- _Work request_: Make a verbatim copy of the records; pictures stay out.

Record set: Begin

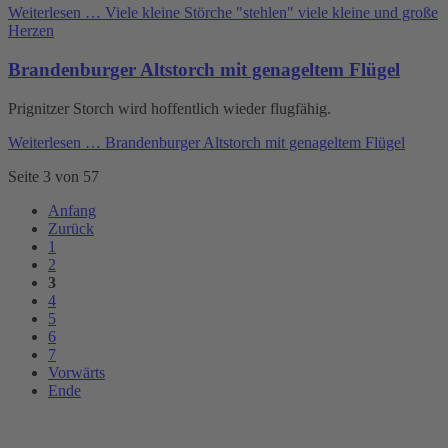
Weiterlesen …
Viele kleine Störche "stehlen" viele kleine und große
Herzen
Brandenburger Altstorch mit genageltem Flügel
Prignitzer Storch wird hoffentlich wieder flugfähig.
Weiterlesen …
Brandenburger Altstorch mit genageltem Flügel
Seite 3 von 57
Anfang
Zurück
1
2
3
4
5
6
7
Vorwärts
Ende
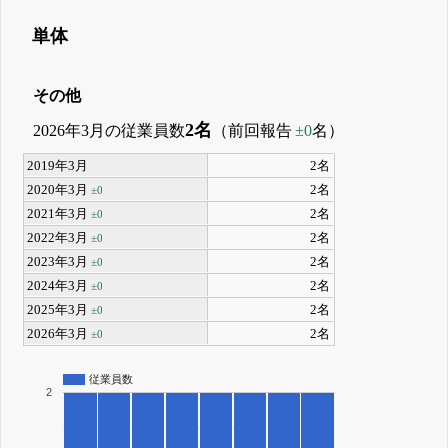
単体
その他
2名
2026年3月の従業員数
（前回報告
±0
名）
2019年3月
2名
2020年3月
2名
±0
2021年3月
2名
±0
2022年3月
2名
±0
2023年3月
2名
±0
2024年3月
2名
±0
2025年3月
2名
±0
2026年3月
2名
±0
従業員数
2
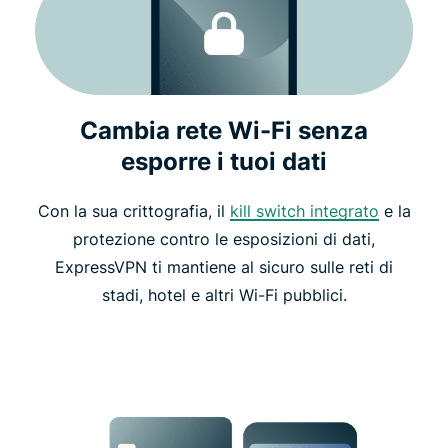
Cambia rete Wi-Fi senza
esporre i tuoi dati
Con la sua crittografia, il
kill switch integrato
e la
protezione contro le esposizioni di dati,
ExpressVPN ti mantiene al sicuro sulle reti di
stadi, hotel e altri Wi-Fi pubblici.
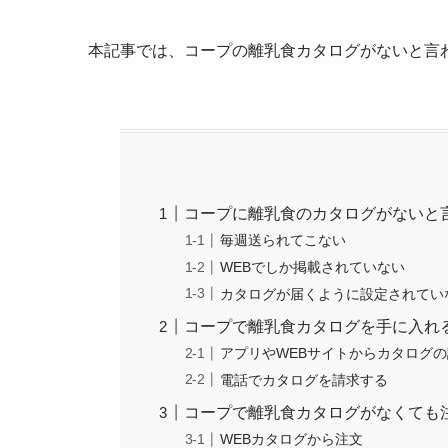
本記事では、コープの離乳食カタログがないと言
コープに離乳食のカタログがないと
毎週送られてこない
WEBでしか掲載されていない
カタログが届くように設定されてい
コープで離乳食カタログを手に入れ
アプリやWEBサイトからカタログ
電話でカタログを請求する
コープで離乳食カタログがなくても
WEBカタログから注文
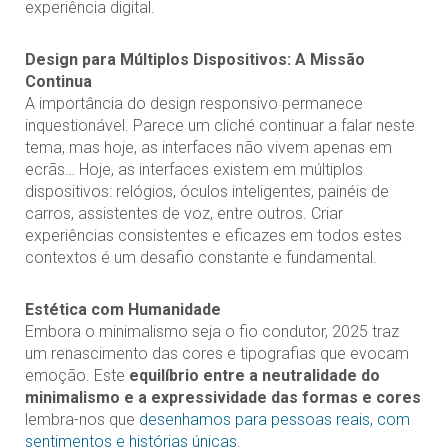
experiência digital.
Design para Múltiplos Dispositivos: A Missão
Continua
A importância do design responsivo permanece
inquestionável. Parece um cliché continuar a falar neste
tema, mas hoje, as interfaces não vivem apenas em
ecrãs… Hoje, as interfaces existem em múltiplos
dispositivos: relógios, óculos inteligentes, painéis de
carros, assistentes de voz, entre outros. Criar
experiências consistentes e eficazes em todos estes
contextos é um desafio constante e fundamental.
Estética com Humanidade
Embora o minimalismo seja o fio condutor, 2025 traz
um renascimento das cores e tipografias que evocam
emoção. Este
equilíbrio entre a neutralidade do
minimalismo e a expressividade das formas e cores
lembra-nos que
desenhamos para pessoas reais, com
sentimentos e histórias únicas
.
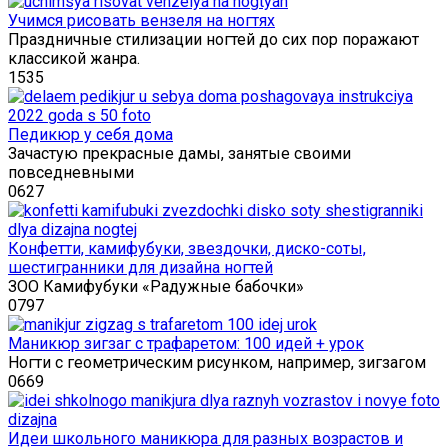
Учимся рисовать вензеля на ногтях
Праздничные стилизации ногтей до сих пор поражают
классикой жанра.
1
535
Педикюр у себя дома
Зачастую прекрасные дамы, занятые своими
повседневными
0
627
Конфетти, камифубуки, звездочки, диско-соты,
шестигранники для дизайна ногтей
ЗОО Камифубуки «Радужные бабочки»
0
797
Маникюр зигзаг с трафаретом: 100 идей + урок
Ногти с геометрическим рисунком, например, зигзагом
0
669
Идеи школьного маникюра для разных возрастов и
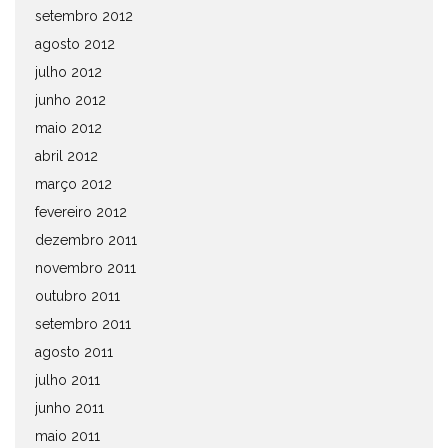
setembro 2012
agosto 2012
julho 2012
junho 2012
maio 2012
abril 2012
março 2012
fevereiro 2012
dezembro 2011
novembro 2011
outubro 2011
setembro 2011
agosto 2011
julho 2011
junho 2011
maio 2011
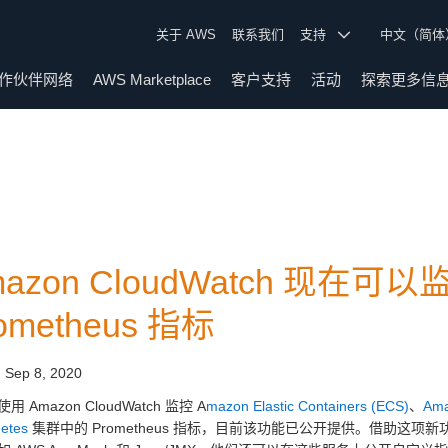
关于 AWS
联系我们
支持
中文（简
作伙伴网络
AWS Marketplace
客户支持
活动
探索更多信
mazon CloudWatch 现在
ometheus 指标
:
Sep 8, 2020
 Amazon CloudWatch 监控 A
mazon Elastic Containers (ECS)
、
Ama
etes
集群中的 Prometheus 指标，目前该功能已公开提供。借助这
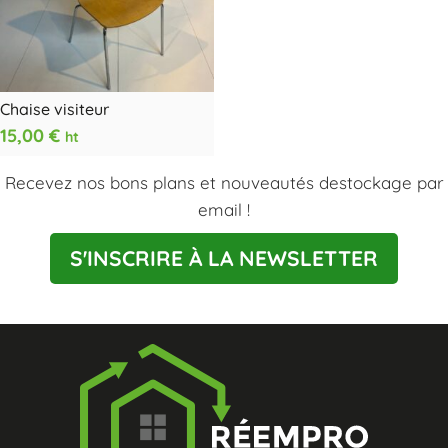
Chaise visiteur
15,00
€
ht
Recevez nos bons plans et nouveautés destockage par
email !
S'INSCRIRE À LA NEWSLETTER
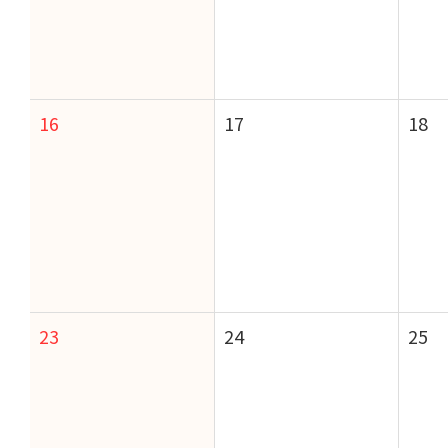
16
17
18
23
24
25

Record set: End

- _Answer below_:
Weiterlesen …
Viele kleine Störche "stehlen" viele kleine und große
Herzen
Brandenburger Altstorch mit genageltem Flügel
Prignitzer Storch wird hoffentlich wieder flugfähig.
Weiterlesen …
Brandenburger Altstorch mit genageltem Flügel
Seite 3 von 57
Anfang
Zurück
1
2
3
4
5
6
7
Vorwärts
Ende
単体
その他
2名
2026年3月の従業員数
（前回報告
±0
名）
2019年3月
2名
2020年3月
2名
±0
2021年3月
2名
±0
2022年3月
2名
±0
2023年3月
2名
±0
2024年3月
2名
±0
2025年3月
2名
±0
2026年3月
2名
±0
従業員数
2
Cambia rete Wi-Fi senza
esporre i tuoi dati
Con la sua crittografia, il
kill switch integrato
e la
protezione contro le esposizioni di dati,
ExpressVPN ti mantiene al sicuro sulle reti di
stadi, hotel e altri Wi-Fi pubblici.
本記事では、コープの離乳食カタログがないと言
コープに離乳食のカタログがないと
毎週送られてこない
WEBでしか掲載されていない
カタログが届くように設定されてい
コープで離乳食カタログを手に入れ
アプリやWEBサイトからカタログ
電話でカタログを請求する
コープで離乳食カタログがなくても
WEBカタログから注文
experiência digital.
Design para Múltiplos Dispositivos: A Missão
Continua
A importância do design responsivo permanece
inquestionável. Parece um cliché continuar a falar neste
tema, mas hoje, as interfaces não vivem apenas em
ecrãs… Hoje, as interfaces existem em múltiplos
dispositivos: relógios, óculos inteligentes, painéis de
carros, assistentes de voz, entre outros. Criar
experiências consistentes e eficazes em todos estes
contextos é um desafio constante e fundamental.
Estética com Humanidade
Embora o minimalismo seja o fio condutor, 2025 traz
um renascimento das cores e tipografias que evocam
emoção. Este
equilíbrio entre a neutralidade do
minimalismo e a expressividade das formas e cores
lembra-nos que
desenhamos para pessoas reais, com
sentimentos e histórias únicas
.
Учимся рисовать вензеля на ногтях
Праздничные стилизации ногтей до сих пор поражают
классикой жанра.
1
535
Педикюр у себя дома
Зачастую прекрасные дамы, занятые своими
повседневными
0
627
Конфетти, камифубуки, звездочки, диско-соты,
шестигранники для дизайна ногтей
ЗОО Камифубуки «Радужные бабочки»
0
797
Маникюр зигзаг с трафаретом: 100 идей + урок
Ногти с геометрическим рисунком, например, зигзагом
0
669
Идеи школьного маникюра для разных возрастов и
setembro 2012
agosto 2012
julho 2012
junho 2012
maio 2012
abril 2012
março 2012
fevereiro 2012
dezembro 2011
novembro 2011
outubro 2011
setembro 2011
agosto 2011
julho 2011
junho 2011
maio 2011
关于 AWS
联系我们
支持
中文（简
作伙伴网络
AWS Marketplace
客户支持
活动
探索更多信
mazon CloudWatch 现在
ometheus 指标
:
Sep 8, 2020
 Amazon CloudWatch 监控 A
mazon Elastic Containers (ECS)
、
Ama
etes
集群中的 Prometheus 指标，目前该功能已公开提供。借助这
Chaise visiteur
15,00
€
ht
Recevez nos bons plans et nouveautés destockage par
email !
S'INSCRIRE À LA NEWSLETTER
16
17
18
23
24
25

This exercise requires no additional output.